- _About this task_
Below are several records. Retype exactly those lines running from the one with "(885, 444) = (835, 440): blue" through the one with "(731, 237) = (578, 254): potted", end lines included, and no others.
-*-*-
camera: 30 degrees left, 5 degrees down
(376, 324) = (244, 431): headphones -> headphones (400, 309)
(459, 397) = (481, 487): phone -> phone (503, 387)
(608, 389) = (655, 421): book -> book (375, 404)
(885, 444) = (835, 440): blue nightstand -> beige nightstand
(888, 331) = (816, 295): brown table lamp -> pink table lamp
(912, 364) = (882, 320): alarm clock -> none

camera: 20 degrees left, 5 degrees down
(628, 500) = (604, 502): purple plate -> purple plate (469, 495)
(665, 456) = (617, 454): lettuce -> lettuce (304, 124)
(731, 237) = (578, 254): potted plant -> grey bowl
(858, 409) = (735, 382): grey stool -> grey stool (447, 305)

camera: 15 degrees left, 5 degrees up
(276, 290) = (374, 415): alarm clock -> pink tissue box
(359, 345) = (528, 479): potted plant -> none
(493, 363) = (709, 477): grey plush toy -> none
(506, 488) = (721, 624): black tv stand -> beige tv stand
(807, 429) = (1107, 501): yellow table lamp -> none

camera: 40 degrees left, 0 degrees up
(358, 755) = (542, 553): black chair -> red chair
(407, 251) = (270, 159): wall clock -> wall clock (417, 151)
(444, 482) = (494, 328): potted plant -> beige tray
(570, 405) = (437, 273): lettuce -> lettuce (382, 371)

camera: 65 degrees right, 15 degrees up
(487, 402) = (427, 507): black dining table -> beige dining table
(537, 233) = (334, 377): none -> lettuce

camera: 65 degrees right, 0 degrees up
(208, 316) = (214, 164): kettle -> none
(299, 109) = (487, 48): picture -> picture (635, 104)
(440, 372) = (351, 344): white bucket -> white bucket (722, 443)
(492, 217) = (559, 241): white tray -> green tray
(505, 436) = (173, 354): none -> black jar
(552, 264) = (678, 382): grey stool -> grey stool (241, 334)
-*-*-
- _Task output_
(885, 444) = (835, 440): blue nightstand -> beige nightstand
(888, 331) = (816, 295): brown table lamp -> pink table lamp
(912, 364) = (882, 320): alarm clock -> none

camera: 20 degrees left, 5 degrees down
(628, 500) = (604, 502): purple plate -> purple plate (469, 495)
(665, 456) = (617, 454): lettuce -> lettuce (304, 124)
(731, 237) = (578, 254): potted plant -> grey bowl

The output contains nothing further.